An important question here is how to stabilise exchange rates and sterilise current-account inflows in times of high commodity prices as well as capital inflows that are correlated with resource windfalls.
Because equilibrium domestic interest rates are almost always above those in advanced countries, the costs of sterilisation can be significant and can create tensions between the fiscal authorities and the central bank. As is clear from the case of Botswana, however, insofar as periods of high commodity prices are also periods of large government surpluses held at the central bank, a properly managed counter-cyclical fiscal policy will provide a degree of automatic sterilisation.
Experiences with industrial policy around the world suggest that it is not straightforward to design an appropriate incentive structure that would help lay the ground for economic diversification in resource-rich countries.
Old-style industrial policies where government is directly involved in the production process need to be avoided. Indeed, those policies in many cases have been captured by local elites, opening the door to corruption and undermining the broader institutional framework. New industrial policies have focused on designing incentive-compatible rules aiming to achieve a private sector-led economic diversification.
Success stories that have yielded economic diversification suggest that low, predictable and non-distorting taxes on entrepreneurial activity can help foster diversification.
Also, the use of commodity proceeds to establish a supportive physical and social infrastructure can raise returns and encourage private investment in other sectors. The financial sector can also play an important role in fostering economic diversification. In particular, efforts to deepen and broaden financial systems in resource-based economies would help achieve that goal.

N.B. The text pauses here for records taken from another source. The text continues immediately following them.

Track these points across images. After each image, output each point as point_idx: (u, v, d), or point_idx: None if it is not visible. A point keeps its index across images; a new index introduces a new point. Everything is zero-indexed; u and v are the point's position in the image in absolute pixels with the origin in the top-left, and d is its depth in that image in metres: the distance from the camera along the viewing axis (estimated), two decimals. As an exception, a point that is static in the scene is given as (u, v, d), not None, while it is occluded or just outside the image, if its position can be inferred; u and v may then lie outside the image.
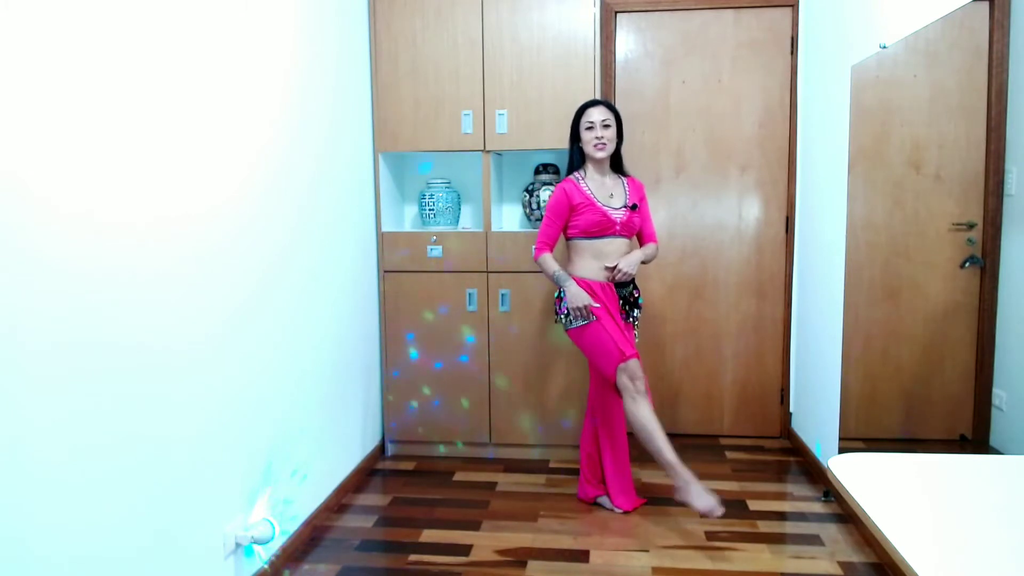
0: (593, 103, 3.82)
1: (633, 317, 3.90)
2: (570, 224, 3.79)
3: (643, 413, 3.67)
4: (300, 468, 3.62)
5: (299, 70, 3.60)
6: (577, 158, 3.88)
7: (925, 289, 3.68)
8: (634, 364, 3.68)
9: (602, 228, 3.75)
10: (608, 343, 3.70)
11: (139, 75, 2.43)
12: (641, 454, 4.59)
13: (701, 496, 3.56)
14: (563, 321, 3.81)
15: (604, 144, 3.76)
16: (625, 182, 3.92)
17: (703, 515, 3.56)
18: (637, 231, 3.90)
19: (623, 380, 3.68)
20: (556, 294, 3.85)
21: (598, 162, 3.82)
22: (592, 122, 3.76)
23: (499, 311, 4.61)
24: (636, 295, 3.93)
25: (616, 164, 3.93)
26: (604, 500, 4.01)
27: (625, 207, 3.80)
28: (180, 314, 2.64)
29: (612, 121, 3.79)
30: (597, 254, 3.78)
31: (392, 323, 4.71)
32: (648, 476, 4.41)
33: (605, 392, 3.86)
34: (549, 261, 3.79)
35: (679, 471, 3.62)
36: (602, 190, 3.81)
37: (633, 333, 3.93)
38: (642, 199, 3.93)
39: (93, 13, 2.22)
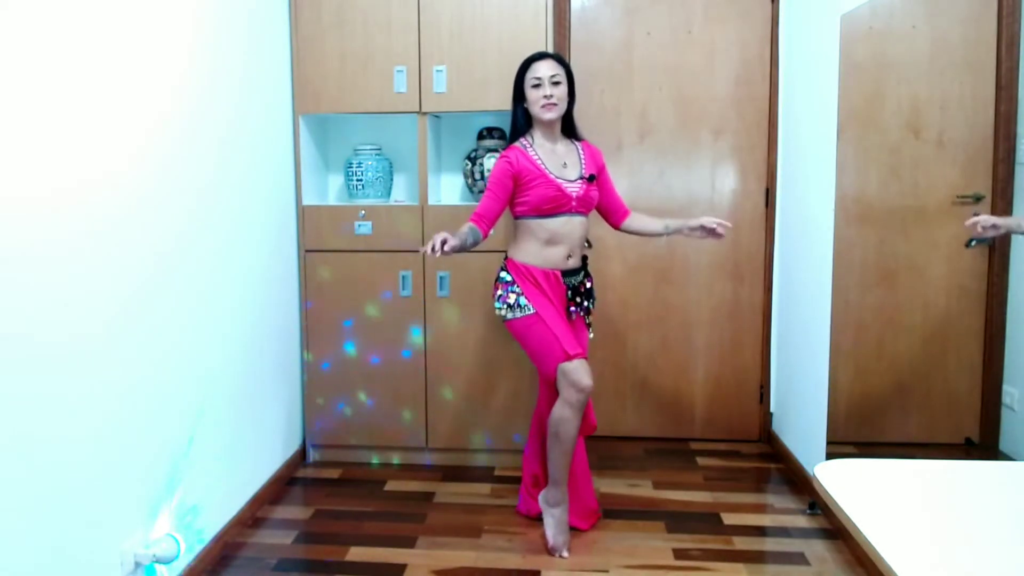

Perhaps the biggest challenge facing resource-rich countries results from rent-seeking behaviour that undermines their existing institutions, including political diversification and democracy.
Specifically, abundant natural resources tend to distort the allocation of talent, sometimes attracting the wrong sort of people and methods to politics. Especially in countries with weak institutions, talent tends to shift out of private entrepreneurial activity into more lucrative rent-seeking activities, with detrimental implications for efficiency and sustainable economic growth. Institutions need to be designed to guard against such developments.

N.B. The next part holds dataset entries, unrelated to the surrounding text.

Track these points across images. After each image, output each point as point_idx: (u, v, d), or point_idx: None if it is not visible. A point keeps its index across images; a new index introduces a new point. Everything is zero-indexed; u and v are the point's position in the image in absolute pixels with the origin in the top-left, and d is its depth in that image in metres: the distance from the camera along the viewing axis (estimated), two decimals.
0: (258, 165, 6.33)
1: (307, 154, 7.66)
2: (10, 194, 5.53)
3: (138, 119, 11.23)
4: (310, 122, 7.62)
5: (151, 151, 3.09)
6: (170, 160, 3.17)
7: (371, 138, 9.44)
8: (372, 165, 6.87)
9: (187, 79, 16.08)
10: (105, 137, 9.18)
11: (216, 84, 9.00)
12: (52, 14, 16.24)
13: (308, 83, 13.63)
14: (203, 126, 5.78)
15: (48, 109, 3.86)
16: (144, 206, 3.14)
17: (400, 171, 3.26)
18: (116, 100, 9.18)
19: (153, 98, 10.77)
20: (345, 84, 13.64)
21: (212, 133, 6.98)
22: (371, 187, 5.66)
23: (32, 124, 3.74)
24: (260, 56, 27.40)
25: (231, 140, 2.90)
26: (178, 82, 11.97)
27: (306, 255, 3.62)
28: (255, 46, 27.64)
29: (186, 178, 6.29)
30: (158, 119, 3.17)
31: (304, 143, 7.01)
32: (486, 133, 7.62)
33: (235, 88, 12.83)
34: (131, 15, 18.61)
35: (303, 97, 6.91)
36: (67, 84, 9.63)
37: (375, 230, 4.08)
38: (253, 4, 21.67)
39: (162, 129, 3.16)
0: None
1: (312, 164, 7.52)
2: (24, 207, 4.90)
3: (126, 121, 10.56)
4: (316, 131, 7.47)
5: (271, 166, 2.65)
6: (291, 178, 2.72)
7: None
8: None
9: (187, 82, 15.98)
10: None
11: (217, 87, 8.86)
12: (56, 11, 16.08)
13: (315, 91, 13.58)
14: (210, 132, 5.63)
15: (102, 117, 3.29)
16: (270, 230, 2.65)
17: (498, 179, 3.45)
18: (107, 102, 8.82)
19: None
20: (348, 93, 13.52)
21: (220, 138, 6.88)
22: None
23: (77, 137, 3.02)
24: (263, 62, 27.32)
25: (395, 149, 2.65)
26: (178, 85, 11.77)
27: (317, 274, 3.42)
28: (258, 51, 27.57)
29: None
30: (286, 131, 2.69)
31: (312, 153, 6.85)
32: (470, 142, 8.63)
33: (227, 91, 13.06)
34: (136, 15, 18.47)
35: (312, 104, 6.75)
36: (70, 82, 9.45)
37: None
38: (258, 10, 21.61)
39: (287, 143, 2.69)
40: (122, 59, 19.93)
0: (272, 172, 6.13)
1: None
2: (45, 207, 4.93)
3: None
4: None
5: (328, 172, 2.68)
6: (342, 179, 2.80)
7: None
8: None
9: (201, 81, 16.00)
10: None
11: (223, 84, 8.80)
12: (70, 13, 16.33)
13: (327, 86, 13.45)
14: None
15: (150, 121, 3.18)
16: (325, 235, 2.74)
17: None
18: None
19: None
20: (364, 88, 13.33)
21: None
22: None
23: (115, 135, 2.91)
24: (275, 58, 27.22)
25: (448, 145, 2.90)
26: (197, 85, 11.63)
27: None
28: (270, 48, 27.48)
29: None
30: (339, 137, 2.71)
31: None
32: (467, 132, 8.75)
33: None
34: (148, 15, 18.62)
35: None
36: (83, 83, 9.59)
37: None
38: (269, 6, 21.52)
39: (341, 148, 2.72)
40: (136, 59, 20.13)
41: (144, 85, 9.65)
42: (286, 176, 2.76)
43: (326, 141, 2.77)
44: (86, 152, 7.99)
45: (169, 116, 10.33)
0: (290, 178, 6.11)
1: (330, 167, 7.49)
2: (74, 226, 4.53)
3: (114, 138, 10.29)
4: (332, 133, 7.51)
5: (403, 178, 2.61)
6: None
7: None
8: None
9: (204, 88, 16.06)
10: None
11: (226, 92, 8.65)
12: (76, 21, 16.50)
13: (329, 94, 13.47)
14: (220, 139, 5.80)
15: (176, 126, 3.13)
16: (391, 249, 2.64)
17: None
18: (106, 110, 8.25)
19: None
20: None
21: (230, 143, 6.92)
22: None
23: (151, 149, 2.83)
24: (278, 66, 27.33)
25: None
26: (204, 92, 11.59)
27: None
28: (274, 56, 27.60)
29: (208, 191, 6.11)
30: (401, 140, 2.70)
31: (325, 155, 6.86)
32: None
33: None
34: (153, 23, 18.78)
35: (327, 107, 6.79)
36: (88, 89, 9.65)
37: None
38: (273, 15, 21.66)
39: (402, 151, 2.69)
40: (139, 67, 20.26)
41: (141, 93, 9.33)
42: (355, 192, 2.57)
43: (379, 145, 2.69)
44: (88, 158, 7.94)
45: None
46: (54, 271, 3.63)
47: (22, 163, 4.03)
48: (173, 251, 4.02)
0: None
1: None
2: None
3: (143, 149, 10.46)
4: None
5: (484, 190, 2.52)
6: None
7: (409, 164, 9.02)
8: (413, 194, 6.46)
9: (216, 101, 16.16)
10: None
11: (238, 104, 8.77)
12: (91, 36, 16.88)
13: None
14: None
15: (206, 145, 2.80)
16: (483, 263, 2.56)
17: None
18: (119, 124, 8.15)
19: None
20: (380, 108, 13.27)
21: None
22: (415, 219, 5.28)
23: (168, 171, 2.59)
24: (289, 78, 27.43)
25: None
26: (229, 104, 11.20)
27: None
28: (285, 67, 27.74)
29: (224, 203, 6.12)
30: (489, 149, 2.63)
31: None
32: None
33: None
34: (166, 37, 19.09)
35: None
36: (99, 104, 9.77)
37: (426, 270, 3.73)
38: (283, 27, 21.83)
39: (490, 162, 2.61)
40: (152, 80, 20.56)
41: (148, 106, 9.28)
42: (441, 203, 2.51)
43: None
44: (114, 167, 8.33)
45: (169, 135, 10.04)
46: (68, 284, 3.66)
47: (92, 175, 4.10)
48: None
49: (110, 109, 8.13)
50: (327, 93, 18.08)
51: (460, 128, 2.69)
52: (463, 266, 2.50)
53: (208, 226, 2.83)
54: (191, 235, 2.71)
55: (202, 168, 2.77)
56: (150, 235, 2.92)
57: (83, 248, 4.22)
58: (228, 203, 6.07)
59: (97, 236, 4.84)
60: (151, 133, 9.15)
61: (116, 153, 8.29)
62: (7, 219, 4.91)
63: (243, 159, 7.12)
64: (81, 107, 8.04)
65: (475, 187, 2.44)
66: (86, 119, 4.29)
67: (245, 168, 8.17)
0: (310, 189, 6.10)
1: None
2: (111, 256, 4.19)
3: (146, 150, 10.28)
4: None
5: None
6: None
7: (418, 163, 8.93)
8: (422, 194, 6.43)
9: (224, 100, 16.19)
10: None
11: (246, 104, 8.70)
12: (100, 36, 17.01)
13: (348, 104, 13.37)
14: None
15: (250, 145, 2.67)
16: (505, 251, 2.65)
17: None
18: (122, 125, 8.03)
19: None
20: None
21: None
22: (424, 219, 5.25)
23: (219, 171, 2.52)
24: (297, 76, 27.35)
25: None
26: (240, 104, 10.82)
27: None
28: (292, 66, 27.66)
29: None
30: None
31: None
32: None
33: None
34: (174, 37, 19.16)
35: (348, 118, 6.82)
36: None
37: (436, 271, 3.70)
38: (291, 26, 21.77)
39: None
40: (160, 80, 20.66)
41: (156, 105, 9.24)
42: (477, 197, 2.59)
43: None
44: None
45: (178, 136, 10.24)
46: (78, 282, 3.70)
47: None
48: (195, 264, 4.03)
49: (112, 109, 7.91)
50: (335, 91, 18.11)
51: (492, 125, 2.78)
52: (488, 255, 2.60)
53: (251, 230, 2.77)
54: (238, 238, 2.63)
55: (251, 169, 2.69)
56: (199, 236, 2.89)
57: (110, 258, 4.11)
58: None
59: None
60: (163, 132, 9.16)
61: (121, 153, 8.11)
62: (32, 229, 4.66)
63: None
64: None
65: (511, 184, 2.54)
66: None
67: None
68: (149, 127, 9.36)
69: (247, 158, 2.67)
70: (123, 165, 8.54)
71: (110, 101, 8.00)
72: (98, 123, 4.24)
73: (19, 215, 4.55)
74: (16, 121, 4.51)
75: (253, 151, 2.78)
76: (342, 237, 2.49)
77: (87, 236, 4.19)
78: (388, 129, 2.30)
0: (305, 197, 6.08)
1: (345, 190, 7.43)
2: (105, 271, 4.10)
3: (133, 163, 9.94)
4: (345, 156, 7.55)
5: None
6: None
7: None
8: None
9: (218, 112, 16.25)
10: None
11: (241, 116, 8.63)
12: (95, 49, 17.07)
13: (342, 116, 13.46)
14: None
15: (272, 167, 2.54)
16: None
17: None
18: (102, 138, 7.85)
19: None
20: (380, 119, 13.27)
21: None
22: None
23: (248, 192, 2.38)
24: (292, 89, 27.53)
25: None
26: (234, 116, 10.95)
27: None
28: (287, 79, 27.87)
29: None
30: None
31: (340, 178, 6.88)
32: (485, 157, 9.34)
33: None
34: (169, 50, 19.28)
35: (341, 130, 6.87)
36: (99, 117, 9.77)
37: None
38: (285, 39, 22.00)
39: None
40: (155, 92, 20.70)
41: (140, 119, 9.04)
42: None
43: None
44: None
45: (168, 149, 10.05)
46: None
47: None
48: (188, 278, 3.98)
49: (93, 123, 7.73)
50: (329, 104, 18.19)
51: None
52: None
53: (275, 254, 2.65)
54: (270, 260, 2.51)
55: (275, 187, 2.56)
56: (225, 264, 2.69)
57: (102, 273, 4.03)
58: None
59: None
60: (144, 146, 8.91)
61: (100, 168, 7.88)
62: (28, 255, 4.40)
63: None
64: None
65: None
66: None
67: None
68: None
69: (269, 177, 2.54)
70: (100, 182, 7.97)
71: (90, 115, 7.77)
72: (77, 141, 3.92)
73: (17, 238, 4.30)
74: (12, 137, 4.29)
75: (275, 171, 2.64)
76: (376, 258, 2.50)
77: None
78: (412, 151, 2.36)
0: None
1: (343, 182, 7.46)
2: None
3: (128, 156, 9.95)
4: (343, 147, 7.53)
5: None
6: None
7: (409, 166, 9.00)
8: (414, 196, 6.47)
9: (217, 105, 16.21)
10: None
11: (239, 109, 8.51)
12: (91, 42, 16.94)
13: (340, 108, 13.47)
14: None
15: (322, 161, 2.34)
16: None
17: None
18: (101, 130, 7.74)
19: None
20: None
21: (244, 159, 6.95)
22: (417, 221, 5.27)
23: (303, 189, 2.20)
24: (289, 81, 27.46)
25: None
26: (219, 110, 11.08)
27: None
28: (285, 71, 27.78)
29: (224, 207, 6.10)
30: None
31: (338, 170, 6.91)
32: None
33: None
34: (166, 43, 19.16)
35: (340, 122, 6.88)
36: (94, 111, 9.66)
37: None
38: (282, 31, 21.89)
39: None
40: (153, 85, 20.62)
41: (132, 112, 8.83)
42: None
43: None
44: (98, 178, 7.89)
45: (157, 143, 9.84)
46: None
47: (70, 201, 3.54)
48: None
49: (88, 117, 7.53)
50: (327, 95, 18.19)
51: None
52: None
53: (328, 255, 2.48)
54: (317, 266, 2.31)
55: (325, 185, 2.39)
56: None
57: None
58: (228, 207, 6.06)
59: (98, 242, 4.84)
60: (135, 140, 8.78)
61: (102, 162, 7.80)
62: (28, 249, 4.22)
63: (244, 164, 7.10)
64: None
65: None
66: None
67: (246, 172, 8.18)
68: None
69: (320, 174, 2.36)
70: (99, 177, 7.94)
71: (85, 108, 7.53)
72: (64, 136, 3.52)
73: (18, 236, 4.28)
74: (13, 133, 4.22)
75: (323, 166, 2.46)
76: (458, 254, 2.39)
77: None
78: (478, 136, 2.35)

For example, strong and reliable property rights can foster financial-sector development, allowing the financial system to play a more active and significant role in intermediating resources to help build small- and medium-sized enterprises in the non-resource-rich sectors of the economy.
Generally, more effective checks and balances and more transparency in the management of natural-resource revenues can help counteract the misallocation of talent into socially unproductive activities.
It needs to be recognised that those issues are less prevalent in democratic countries with mature industrial economies than in those that were least developed as well as undemocratic at the time of mineral-resource discoveries. This, if anything, merely underscores the importance of a careful approach to institution building.